DOCUMENT TEXT
Does the soft constraint converge to the rigid constraint?

Posted by Yuling Yao on Dec 01, 2018.       Tag: modeling   computation  

tl;nr. No.

I have often seen the recommendation of soft-constraints. The main reason is because a bayesian will rarely prefer point mass. Apart from that, I am now curious whether the current implementation of these two in Stan are essentially equivalent, in the limit case.

Let me frame the problem more rigorously. Consider the parameter space $\theta \in \Theta = R^d$ , and a transformed parameters \(z=\xi(\theta),\quad z \in R^m\) where $\xi : R^d \to R^m, d>m $ is a smooth function. We also need some regularization on $\xi$ to make it full-rank. Denote $\nabla \xi$ as the $d\times m$ gradient matrix and G is the gram matrix $G=\nabla \xi ^T\nabla \xi $, it should satisfy \(\mathrm{rank} (\nabla \xi)=m.\) When there is no constraint at all, the posterior distribution $\nu(\theta)$ is proportional to $\exp(-V(\theta))$.

So far so good, until I start writing

transformed parameters
{
z = xi (theta);
}
model
{
z ~ distribution(....);
}

Rigid constraint

Suppose in some situation we need a constraint on $\xi(\theta)$. A non-Bayesian wants $\xi(\theta) \approx z_0, z_0 \in R^m.$ $z$ is sometimes termed as reaction coordinate in physics.

[Dataset excerpts]
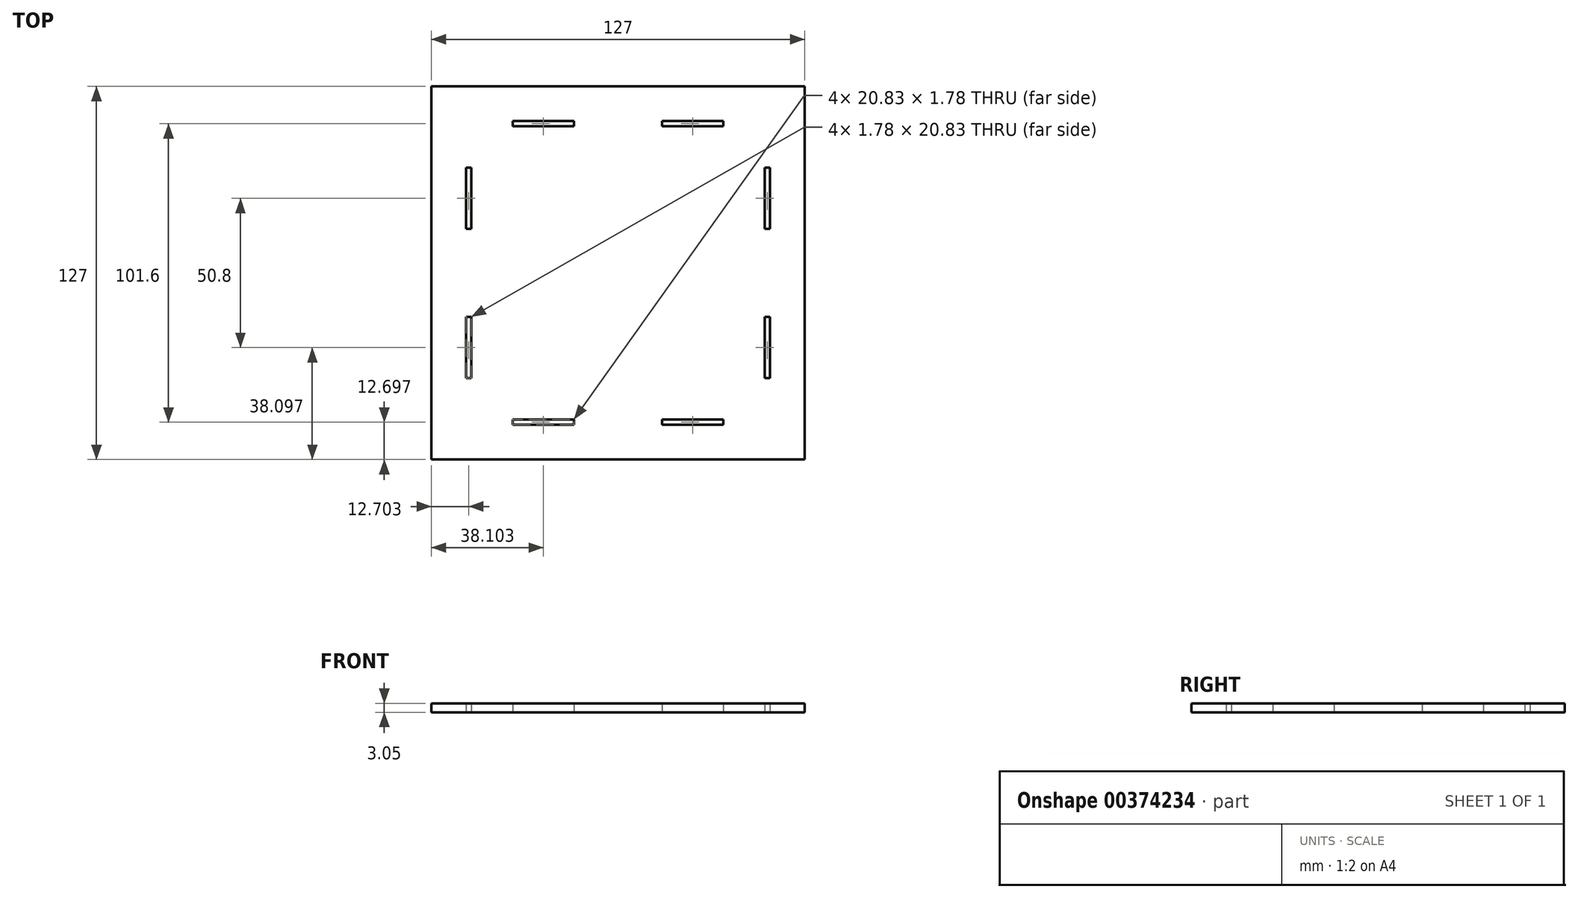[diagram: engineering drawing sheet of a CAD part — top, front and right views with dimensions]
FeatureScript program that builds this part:
annotation { "Feature Type Name" : "Feature", "Feature Type Description" : "" }
export const myFeature = defineFeature(function(context is Context, id is Id, definition is map)
    precondition{}
    {
        {
            var Q0;
            Q0=qCreatedBy(makeId("Top.planeOp"),FACE);
            var sketch = newSketch(context, id + "F0", { "sketchPlane" : qUnion([Q0])});
            skLineSegment(sketch, "E0", {"start": v(-335.39, -61.91) * mm, "end": v(-208.39, -61.91) * mm});
            skLineSegment(sketch, "E1", {"start": v(-208.39, -61.91) * mm, "end": v(-208.39, 65.09) * mm});
            skLineSegment(sketch, "E2", {"start": v(-208.39, 65.09) * mm, "end": v(-335.39, 65.09) * mm});
            skLineSegment(sketch, "E3", {"start": v(-335.39, 65.09) * mm, "end": v(-335.39, -61.91) * mm});
            skLineSegment(sketch, "E4", {"start": v(-307.7, 51.5) * mm, "end": v(-286.87, 51.5) * mm, "construction": true});
            skLineSegment(sketch, "E5", {"start": v(-286.87, 51.5) * mm, "end": v(-286.87, 53.28) * mm, "construction": true});
            skLineSegment(sketch, "E6", {"start": v(-286.87, 53.28) * mm, "end": v(-307.7, 53.28) * mm, "construction": true});
            skLineSegment(sketch, "E7", {"start": v(-307.7, 53.28) * mm, "end": v(-307.7, 51.5) * mm, "construction": true});
            skLineSegment(sketch, "E8", {"start": v(-256.9, 51.5) * mm, "end": v(-236.07, 51.5) * mm, "construction": true});
            skLineSegment(sketch, "E9", {"start": v(-236.07, 51.5) * mm, "end": v(-236.07, 53.28) * mm, "construction": true});
            skLineSegment(sketch, "E10", {"start": v(-236.07, 53.28) * mm, "end": v(-256.9, 53.28) * mm, "construction": true});
            skLineSegment(sketch, "E11", {"start": v(-256.9, 53.28) * mm, "end": v(-256.9, 51.5) * mm, "construction": true});
            skLineSegment(sketch, "E12", {"start": v(-307.7, -48.32) * mm, "end": v(-286.87, -48.32) * mm, "construction": true});
            skLineSegment(sketch, "E13", {"start": v(-286.87, -48.32) * mm, "end": v(-286.87, -50.1) * mm, "construction": true});
            skLineSegment(sketch, "E14", {"start": v(-286.87, -50.1) * mm, "end": v(-307.7, -50.1) * mm, "construction": true});
            skLineSegment(sketch, "E15", {"start": v(-307.7, -50.1) * mm, "end": v(-307.7, -48.32) * mm, "construction": true});
            skLineSegment(sketch, "E16", {"start": v(-256.9, -48.32) * mm, "end": v(-236.07, -48.32) * mm, "construction": true});
            skLineSegment(sketch, "E17", {"start": v(-236.07, -48.32) * mm, "end": v(-236.07, -50.1) * mm, "construction": true});
            skLineSegment(sketch, "E18", {"start": v(-236.07, -50.1) * mm, "end": v(-256.9, -50.1) * mm, "construction": true});
            skLineSegment(sketch, "E19", {"start": v(-256.9, -50.1) * mm, "end": v(-256.9, -48.32) * mm, "construction": true});
            skLineSegment(sketch, "E20", {"start": v(-323.58, -34.23) * mm, "end": v(-321.8, -34.23) * mm, "construction": true});
            skLineSegment(sketch, "E21", {"start": v(-321.8, -34.23) * mm, "end": v(-321.8, -13.4) * mm, "construction": true});
            skLineSegment(sketch, "E22", {"start": v(-321.8, -13.4) * mm, "end": v(-323.58, -13.4) * mm, "construction": true});
            skLineSegment(sketch, "E23", {"start": v(-323.58, -13.4) * mm, "end": v(-323.58, -34.23) * mm, "construction": true});
            skLineSegment(sketch, "E24", {"start": v(-220.2, -34.23) * mm, "end": v(-221.98, -34.23) * mm, "construction": true});
            skLineSegment(sketch, "E25", {"start": v(-221.98, -34.23) * mm, "end": v(-221.98, -13.4) * mm, "construction": true});
            skLineSegment(sketch, "E26", {"start": v(-221.98, -13.4) * mm, "end": v(-220.2, -13.4) * mm, "construction": true});
            skLineSegment(sketch, "E27", {"start": v(-220.2, -13.4) * mm, "end": v(-220.2, -34.23) * mm, "construction": true});
            skLineSegment(sketch, "E28", {"start": v(-220.2, 37.4) * mm, "end": v(-221.98, 37.4) * mm, "construction": true});
            skLineSegment(sketch, "E29", {"start": v(-221.98, 37.4) * mm, "end": v(-221.98, 16.57) * mm, "construction": true});
            skLineSegment(sketch, "E30", {"start": v(-221.98, 16.57) * mm, "end": v(-220.2, 16.57) * mm, "construction": true});
            skLineSegment(sketch, "E31", {"start": v(-220.2, 16.57) * mm, "end": v(-220.2, 37.4) * mm, "construction": true});
            skLineSegment(sketch, "E32.bottom", {"start": v(-323.58, 37.4) * mm, "end": v(-321.8, 37.4) * mm});
            skLineSegment(sketch, "E32.top", {"start": v(-323.58, 16.57) * mm, "end": v(-321.8, 16.57) * mm});
            skLineSegment(sketch, "E32.left", {"start": v(-323.58, 37.4) * mm, "end": v(-323.58, 16.57) * mm});
            skLineSegment(sketch, "E32.right", {"start": v(-321.8, 37.4) * mm, "end": v(-321.8, 16.57) * mm});
            skLineSegment(sketch, "E33.bottom", {"start": v(-323.58, -13.4) * mm, "end": v(-321.8, -13.4) * mm});
            skLineSegment(sketch, "E33.top", {"start": v(-323.58, -34.23) * mm, "end": v(-321.8, -34.23) * mm});
            skLineSegment(sketch, "E33.left", {"start": v(-323.58, -13.4) * mm, "end": v(-323.58, -34.23) * mm});
            skLineSegment(sketch, "E33.right", {"start": v(-321.8, -13.4) * mm, "end": v(-321.8, -34.23) * mm});
            skLineSegment(sketch, "E34.bottom", {"start": v(-307.7, -48.32) * mm, "end": v(-286.87, -48.32) * mm});
            skLineSegment(sketch, "E34.top", {"start": v(-307.7, -50.1) * mm, "end": v(-286.87, -50.1) * mm});
            skLineSegment(sketch, "E34.left", {"start": v(-307.7, -48.32) * mm, "end": v(-307.7, -50.1) * mm});
            skLineSegment(sketch, "E34.right", {"start": v(-286.87, -48.32) * mm, "end": v(-286.87, -50.1) * mm});
            skLineSegment(sketch, "E35.bottom", {"start": v(-256.9, -48.32) * mm, "end": v(-236.07, -48.32) * mm});
            skLineSegment(sketch, "E35.top", {"start": v(-256.9, -50.1) * mm, "end": v(-236.07, -50.1) * mm});
            skLineSegment(sketch, "E35.left", {"start": v(-256.9, -48.32) * mm, "end": v(-256.9, -50.1) * mm});
            skLineSegment(sketch, "E35.right", {"start": v(-236.07, -48.32) * mm, "end": v(-236.07, -50.1) * mm});
            skLineSegment(sketch, "E36.bottom", {"start": v(-221.98, -13.4) * mm, "end": v(-220.2, -13.4) * mm});
            skLineSegment(sketch, "E36.top", {"start": v(-221.98, -34.23) * mm, "end": v(-220.2, -34.23) * mm});
            skLineSegment(sketch, "E36.left", {"start": v(-221.98, -13.4) * mm, "end": v(-221.98, -34.23) * mm});
            skLineSegment(sketch, "E36.right", {"start": v(-220.2, -13.4) * mm, "end": v(-220.2, -34.23) * mm});
            skLineSegment(sketch, "E37.bottom", {"start": v(-221.98, 37.4) * mm, "end": v(-220.2, 37.4) * mm});
            skLineSegment(sketch, "E37.top", {"start": v(-221.98, 16.57) * mm, "end": v(-220.2, 16.57) * mm});
            skLineSegment(sketch, "E37.left", {"start": v(-221.98, 37.4) * mm, "end": v(-221.98, 16.57) * mm});
            skLineSegment(sketch, "E37.right", {"start": v(-220.2, 37.4) * mm, "end": v(-220.2, 16.57) * mm});
            skLineSegment(sketch, "E38.bottom", {"start": v(-256.9, 53.28) * mm, "end": v(-236.07, 53.28) * mm});
            skLineSegment(sketch, "E38.top", {"start": v(-256.9, 51.5) * mm, "end": v(-236.07, 51.5) * mm});
            skLineSegment(sketch, "E38.left", {"start": v(-256.9, 53.28) * mm, "end": v(-256.9, 51.5) * mm});
            skLineSegment(sketch, "E38.right", {"start": v(-236.07, 53.28) * mm, "end": v(-236.07, 51.5) * mm});
            skLineSegment(sketch, "E39.bottom", {"start": v(-307.7, 53.28) * mm, "end": v(-286.87, 53.28) * mm});
            skLineSegment(sketch, "E39.top", {"start": v(-307.7, 51.5) * mm, "end": v(-286.87, 51.5) * mm});
            skLineSegment(sketch, "E39.left", {"start": v(-307.7, 53.28) * mm, "end": v(-307.7, 51.5) * mm});
            skLineSegment(sketch, "E39.right", {"start": v(-286.87, 53.28) * mm, "end": v(-286.87, 51.5) * mm});
            skSolve(sketch);
        }
        {
            var Q0;
            Q0=makeQuery(id+"F0.imprint","IMPRINT",FACE,{"disambiguationData":[TD([[makeQuery(id+"F0.imprint","IMPRINT",EDGE,{"derivedFrom":sQuery(id+"F0.wireOp",EDGE,"E0")}),1.0]])]});
            extrude(context, id + "F1", {"entities" : qUnion([Q0]), "depth" : 3.05 * mm});
        }
    });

EXERCISE PROMPT
Please quote the soft-constraint post starting with "I have often" and going on through "proportional to $\exp(-V(\theta))$.". None of the design file entries are needed here.

SOLUTION BELOW
I have often seen the recommendation of soft-constraints. The main reason is because a bayesian will rarely prefer point mass. Apart from that, I am now curious whether the current implementation of these two in Stan are essentially equivalent, in the limit case.

Let me frame the problem more rigorously. Consider the parameter space $\theta \in \Theta = R^d$ , and a transformed parameters \(z=\xi(\theta),\quad z \in R^m\) where $\xi : R^d \to R^m, d>m $ is a smooth function. We also need some regularization on $\xi$ to make it full-rank. Denote $\nabla \xi$ as the $d\times m$ gradient matrix and G is the gram matrix $G=\nabla \xi ^T\nabla \xi $, it should satisfy \(\mathrm{rank} (\nabla \xi)=m.\) When there is no constraint at all, the posterior distribution $\nu(\theta)$ is proportional to $\exp(-V(\theta))$.